Things Seen, Heard

Thursday 12 July 2018

It’s been too hot to take writing seriously and I’ve been busy working on a piece of my own music for a change. Haven’t been out to a gig for a while so did three last weekend. Friday was the start of this summer’s Music We’d Like To Hear series, full of new and revived music that falls into that category “Essential But Overlooked”. So much of the time we pay lip service to the idea that music is art, only to get cold feet and start second-guessing at an ill-defined understanding of Accessibility and Bums on Seats. I should be writing at greater length about this year’s set of concerts for publication later in Tempo.

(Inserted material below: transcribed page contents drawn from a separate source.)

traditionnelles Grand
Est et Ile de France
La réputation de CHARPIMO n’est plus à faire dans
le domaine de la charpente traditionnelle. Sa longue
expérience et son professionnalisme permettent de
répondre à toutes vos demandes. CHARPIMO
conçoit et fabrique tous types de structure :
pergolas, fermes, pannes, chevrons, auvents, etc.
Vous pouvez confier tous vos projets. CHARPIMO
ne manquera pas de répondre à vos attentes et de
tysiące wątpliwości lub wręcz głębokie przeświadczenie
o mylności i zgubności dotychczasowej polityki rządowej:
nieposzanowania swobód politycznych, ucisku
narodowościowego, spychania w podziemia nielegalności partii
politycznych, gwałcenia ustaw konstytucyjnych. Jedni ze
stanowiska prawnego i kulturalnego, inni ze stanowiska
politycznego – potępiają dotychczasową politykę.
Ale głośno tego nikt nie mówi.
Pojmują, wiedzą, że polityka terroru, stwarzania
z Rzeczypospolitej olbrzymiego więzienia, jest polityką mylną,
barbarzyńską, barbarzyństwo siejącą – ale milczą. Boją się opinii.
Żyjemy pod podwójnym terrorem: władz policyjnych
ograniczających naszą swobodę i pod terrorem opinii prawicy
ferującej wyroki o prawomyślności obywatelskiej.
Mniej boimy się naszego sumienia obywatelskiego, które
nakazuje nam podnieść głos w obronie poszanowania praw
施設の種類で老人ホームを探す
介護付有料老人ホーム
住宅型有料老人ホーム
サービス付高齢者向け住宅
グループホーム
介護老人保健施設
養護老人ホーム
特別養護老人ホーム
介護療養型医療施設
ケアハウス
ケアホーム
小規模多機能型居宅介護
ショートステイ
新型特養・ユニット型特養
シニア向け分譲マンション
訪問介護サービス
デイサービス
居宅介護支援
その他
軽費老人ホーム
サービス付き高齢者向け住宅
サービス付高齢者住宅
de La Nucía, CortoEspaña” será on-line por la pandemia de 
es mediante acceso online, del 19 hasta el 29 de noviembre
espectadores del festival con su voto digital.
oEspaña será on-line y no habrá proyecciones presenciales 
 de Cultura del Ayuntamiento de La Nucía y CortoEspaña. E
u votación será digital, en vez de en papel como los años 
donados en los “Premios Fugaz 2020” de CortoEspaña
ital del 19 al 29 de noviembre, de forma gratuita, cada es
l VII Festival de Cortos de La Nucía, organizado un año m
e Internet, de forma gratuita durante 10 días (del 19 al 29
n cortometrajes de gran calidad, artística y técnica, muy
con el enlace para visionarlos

I’d skipped a few recent gigs by 840 so on Saturday I spent another summer evening in church, listening to new pieces for viola and cello duo (with some Orlando Gibbons mixed in). There’s a pleasant trend amongst some current composers for achieving a kind of blankness of expression in music, of the sort that Cage admired in Satie. As with painting, there is music that exists by referring to something outside of itself and music that exists for itself. Gibbons’ music from the Jacobean age shares a similar foundation in aesthetic rules instead of individualised subjective taste; it sat very well amidst pieces by Garrett Sholdice’s Gymel and Alex Nikiporenko’s Carré, adapting simple methods to create something clean and new. It’s always nice to hear pieces by Eva-Maria Houben and Marc Sabat played live.

On Sunday Silver Road and Café Oto staged a nine-hour performance by Farmers Manual. It must be fifteen years since I last saw them play live; not that they gig very often these days. The venue was the shaft to Brunel’s tunnel under the Thames at Rotherhithe. There’s a nice garden on top, with a bar selling beer and Italian wines. At this type of gig it seems inevitable that more time will be spent outside enjoying the interesting surroundings, the weather, chatting with acquaintances and drinking than in the space itself paying attention to the music. The group seemed pretty laid back too, taking time out for food or drinks, sometimes en masse while the music continued below. There was still that fine attention to combining sounds in a way that seemed natural and surprising without being too slick or contrived, but the generous pacing left everything a little too flat. It felt more like they were trying out various ideas and less on building a sonic environment that rewarded both close and distant attention.